La guerra è finita e lentamente la normalità sta riprendendo il suo corso. La gente cammina e ignora altra gente. Quella è una sera quasi normale, ma la ferita è ancora aperta e se si presta orecchio si può sentire riecheggiare nell'aria il rumore degli aerei.
Il ragazzo della stazione era uno dei tanti. La guerra trasforma le persone in numeri, che vanno a riempire le statistiche dei libri di storia.

Questo numero si chiamava Seita. Il film racconta con un approccio profondamente realistico un Giappone dilaniato dai bombardamenti e dalla miseria. Nella pellicola non sono impresse lunghe sequenze di battaglie tra fazioni opposte, o tra "buoni" e "cattivi", laddove questa distinzione possa significare qualcosa sul fronte. L'attenzione si focalizza invece su chi la guerra la vede arrivare dentro le proprie case e tenta, malgrado tutto, di portare avanti delle vite. Come Seita, che si ritrova improvvisamente a essere fratello, madre e padre di Setsuko, la sua sorellina, ancora troppo piccola e incapace di comprendere appieno il mondo esterno.

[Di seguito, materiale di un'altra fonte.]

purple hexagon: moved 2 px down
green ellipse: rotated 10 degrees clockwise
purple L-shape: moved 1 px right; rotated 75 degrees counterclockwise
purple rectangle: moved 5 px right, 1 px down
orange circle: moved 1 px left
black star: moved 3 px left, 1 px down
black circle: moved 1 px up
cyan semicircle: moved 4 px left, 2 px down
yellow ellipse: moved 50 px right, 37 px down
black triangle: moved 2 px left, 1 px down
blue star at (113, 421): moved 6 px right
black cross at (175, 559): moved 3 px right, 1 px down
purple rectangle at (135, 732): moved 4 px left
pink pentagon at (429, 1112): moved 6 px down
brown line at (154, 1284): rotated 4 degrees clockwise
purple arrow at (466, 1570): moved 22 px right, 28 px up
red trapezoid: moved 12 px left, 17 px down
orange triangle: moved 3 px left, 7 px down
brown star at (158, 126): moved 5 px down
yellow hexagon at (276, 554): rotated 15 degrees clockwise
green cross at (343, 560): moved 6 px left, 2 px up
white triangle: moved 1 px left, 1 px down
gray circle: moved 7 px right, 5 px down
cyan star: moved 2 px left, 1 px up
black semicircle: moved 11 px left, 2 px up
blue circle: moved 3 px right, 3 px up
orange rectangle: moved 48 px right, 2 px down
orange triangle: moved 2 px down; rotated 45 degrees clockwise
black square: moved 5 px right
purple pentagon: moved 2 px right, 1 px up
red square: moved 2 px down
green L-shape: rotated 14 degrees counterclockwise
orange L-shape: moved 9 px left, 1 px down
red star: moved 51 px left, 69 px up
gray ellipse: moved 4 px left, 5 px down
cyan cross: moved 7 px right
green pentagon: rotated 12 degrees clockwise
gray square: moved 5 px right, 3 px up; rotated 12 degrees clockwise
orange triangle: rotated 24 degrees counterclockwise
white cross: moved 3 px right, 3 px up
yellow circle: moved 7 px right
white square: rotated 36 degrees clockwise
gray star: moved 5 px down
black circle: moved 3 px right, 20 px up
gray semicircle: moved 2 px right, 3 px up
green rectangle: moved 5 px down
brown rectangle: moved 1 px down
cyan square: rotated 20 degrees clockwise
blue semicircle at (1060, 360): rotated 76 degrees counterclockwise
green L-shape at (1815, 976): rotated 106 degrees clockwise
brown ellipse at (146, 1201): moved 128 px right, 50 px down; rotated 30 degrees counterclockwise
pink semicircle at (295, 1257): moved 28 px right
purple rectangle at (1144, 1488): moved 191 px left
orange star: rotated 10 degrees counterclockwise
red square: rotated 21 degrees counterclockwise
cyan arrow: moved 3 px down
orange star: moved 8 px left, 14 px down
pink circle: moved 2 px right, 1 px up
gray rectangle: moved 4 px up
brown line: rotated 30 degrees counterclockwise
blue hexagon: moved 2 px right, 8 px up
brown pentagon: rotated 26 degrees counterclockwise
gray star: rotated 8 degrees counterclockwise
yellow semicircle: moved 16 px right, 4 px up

La guerra è vista con gli occhi dei bambini come un brutto sogno da cui non ci si riesce a svegliare. I cacciabombardieri sembrano degli strani uccelli che sputano fuoco dai loro becchi metallici e rilasciano uova che generano grandi lampi di luce. E quello che c'era prima un attimo dopo scompare. La gente scappa, qualcuno si ferma per raccogliere qualcun altro e prosegue a scappare. Altri dormono in mezzo alla strada senza svegliarsi più.
Poi tutto finisce, ancora una volta. Nelle strade si riversano alcuni amici, qualche parente e tanti sconosciuti che vagano spaesati e increduli. Si prova a ricostruire, a delineare, a dare un ordine al caos.

E davvero non è poi così difficile riconoscere in quelle ambientazioni anche un po' del nostro paese. L'anima rurale di quel Giappone, che sembra ormai quasi un ricordo, non è molto diversa dalla realtà contadina dell'Italia agli inizi del secolo scorso. Dopo il conflitto si cerca di tirare su ciò che è stato buttato giù. Si va avanti, ma si butta un occhio indietro, verso ciò è mutato e continua a mutare.

Questo è per me "Una tomba per le lucciole". Non un film di guerra, bensì un film sulla guerra. La guerra e la morte, quella nera e secca, come diceva Guccini. Di certo non è una visione facile e lo spettatore più sensibile potrebbe risultare turbato dalla crudezza di quest'opera. Quando il film venne presentato in contemporanea con "Il mio vicino Totoro" il contrasto fu notevole. Il realismo spietato di Takahata si presentava come qualcosa di diametralmente opposto all'immaginario fiabesco del collega Miyazaki. Il risultato fu un'opera di rara bellezza con un cuore caldo che ancora oggi batte forte e non fa pesare affatto i suoi anni, nonostante l'avvento della Computer Grafica. E io a mia volta non posso che consigliarlo caldamente a voi.

E mentre scrivo questa recensione l'estate sta tornando.